I'm afraid if you want a quality answer, you're going to have to dig deeper into the numbers than you or any of the commenters have yet. Get comfortable and take your time. It's worth it.

Last time I bought, about two years ago, I worked out the marginal cost of credit for all of my loan options, 3 each from 3 different lenders.

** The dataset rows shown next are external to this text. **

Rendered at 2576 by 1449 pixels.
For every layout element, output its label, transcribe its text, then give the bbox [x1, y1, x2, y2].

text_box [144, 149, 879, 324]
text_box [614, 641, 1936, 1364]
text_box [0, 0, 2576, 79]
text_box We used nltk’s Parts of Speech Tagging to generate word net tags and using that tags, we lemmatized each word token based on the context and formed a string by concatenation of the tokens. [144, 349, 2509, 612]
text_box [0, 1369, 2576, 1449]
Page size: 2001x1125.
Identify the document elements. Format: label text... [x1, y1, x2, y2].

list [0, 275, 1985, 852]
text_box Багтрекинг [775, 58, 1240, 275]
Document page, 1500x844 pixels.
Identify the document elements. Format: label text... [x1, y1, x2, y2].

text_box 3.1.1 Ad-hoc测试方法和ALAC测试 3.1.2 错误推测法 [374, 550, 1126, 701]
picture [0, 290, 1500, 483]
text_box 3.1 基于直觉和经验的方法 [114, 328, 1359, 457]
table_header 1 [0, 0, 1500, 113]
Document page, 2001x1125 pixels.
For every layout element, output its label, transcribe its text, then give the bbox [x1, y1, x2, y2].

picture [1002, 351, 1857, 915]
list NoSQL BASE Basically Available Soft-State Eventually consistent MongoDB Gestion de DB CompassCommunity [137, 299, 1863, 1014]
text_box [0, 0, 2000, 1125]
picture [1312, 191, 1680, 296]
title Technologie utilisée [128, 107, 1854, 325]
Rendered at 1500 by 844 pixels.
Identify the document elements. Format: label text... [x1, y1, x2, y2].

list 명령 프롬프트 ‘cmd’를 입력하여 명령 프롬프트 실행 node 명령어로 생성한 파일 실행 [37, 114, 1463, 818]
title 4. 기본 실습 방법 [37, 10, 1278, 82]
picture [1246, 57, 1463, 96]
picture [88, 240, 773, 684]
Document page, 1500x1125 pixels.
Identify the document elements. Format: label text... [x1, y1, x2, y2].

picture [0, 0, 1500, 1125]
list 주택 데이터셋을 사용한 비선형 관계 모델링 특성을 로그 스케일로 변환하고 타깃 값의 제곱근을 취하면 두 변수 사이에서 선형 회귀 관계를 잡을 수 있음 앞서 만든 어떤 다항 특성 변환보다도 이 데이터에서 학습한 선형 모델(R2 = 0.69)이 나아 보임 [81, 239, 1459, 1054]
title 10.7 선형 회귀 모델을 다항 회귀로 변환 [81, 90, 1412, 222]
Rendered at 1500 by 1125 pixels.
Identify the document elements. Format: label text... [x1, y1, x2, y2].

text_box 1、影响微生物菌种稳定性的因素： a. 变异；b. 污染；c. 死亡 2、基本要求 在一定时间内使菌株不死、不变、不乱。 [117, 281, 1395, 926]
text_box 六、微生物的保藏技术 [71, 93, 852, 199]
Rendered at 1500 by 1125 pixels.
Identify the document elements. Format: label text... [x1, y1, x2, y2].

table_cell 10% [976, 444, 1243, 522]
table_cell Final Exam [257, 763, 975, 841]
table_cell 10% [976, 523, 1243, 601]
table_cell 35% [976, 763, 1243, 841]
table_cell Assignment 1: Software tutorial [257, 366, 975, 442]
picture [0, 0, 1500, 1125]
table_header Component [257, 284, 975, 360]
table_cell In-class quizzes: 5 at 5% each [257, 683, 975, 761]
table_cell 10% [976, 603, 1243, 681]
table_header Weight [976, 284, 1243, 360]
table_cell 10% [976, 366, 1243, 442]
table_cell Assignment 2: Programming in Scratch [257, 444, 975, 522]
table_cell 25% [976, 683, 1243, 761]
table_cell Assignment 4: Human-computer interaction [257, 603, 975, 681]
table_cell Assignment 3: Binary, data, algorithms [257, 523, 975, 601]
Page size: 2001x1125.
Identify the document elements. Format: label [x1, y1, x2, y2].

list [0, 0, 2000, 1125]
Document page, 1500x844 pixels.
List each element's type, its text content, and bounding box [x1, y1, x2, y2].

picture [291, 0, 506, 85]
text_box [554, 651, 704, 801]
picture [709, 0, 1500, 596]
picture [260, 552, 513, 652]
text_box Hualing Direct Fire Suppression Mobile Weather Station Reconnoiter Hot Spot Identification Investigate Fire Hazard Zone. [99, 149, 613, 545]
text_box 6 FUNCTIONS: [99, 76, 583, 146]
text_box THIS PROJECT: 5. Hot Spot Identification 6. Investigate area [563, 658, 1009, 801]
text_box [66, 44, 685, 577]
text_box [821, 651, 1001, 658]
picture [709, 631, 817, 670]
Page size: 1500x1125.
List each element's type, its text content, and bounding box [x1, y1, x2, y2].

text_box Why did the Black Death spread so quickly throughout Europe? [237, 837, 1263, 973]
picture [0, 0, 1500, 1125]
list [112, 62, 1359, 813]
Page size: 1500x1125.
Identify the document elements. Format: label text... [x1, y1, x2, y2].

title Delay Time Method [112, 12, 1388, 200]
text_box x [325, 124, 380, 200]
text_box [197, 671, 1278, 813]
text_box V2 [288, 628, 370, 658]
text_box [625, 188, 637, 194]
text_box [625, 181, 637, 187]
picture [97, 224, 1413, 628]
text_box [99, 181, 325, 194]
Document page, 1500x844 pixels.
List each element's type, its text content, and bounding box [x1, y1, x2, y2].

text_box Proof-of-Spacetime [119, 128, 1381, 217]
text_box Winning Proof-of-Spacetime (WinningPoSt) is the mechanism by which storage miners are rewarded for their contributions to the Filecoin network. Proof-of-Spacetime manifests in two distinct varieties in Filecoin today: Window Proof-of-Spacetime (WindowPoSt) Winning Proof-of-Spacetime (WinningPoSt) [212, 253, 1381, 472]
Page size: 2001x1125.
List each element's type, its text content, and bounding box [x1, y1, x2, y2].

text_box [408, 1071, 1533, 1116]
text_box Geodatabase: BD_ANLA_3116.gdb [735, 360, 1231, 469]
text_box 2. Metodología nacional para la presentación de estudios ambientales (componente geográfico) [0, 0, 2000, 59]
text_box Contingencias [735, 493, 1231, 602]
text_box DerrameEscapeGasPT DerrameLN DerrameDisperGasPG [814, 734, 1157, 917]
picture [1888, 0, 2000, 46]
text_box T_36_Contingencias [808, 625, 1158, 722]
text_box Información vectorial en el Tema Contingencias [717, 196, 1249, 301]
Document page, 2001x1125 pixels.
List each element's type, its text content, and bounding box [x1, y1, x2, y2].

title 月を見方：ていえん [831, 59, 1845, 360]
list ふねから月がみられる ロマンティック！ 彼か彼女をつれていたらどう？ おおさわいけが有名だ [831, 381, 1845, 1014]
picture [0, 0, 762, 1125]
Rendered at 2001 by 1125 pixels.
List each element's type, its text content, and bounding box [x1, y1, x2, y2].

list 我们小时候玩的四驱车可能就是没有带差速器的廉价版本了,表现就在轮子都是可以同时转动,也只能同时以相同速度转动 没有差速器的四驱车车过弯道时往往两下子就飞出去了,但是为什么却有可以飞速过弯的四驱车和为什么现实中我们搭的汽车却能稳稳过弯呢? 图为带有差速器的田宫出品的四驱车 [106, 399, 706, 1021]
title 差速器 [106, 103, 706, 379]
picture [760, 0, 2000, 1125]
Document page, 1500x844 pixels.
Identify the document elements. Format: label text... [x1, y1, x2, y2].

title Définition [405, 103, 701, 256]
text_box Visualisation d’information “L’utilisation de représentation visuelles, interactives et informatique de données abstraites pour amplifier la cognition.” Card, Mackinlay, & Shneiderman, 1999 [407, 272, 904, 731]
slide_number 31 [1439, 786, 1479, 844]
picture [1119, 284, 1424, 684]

There are different ways to do this, but for me, the most straightforward approach was to start with the smallest down payment, calculating the annual cost of credit for that loan, then work out the annual cost savings for each incrementally higher down payment, and turn that into an annual return percentage based on the incremental money down.

Our basic options were 3.5% down (FHA w/ PMI), 10% down w/ PMI, and 20% down, no PMI. I'll describe my calculations only for the lender I actually used, the one with the lowest closing costs, but I did this for each of 3. I don't have all the exact numbers with me but I remember enough to reconstruct it reasonably well. Our home cost $122,900, FTR.

With the 3.5% down FHA loan, the rate was higher and the PMI was nearly $200/mo - and it didn't go away no matter how much you paid the loan down. So, unsurprisingly, it was worth paying more to reach the next tier. But I did the math to make sure (and you should do the math!). The extra $8k to reach 10% down eliminated roughly $1800 in annual costs, for a return of over 20%. However, below 90% LTV, the rate didn't change much, and the PMI was only $32/mo. So, putting another $13K into the down payment would have only saved $768 per year: 6.25% pretax, 4.7% after tax (25% bracket). On top of that, we'll easily be out of PMI very soon, dropping the long-term marginal cost of credit even lower.

Meanwhile, our market returns have run in the 15% range - not without risk, but totally acceptable risk during an accumulation phase. The investment returns from year 1 alone covered all of the PMI we'll ever pay. Does this mean 10% is the best DP for you? Absolutely not! It just illustrates that the details matter.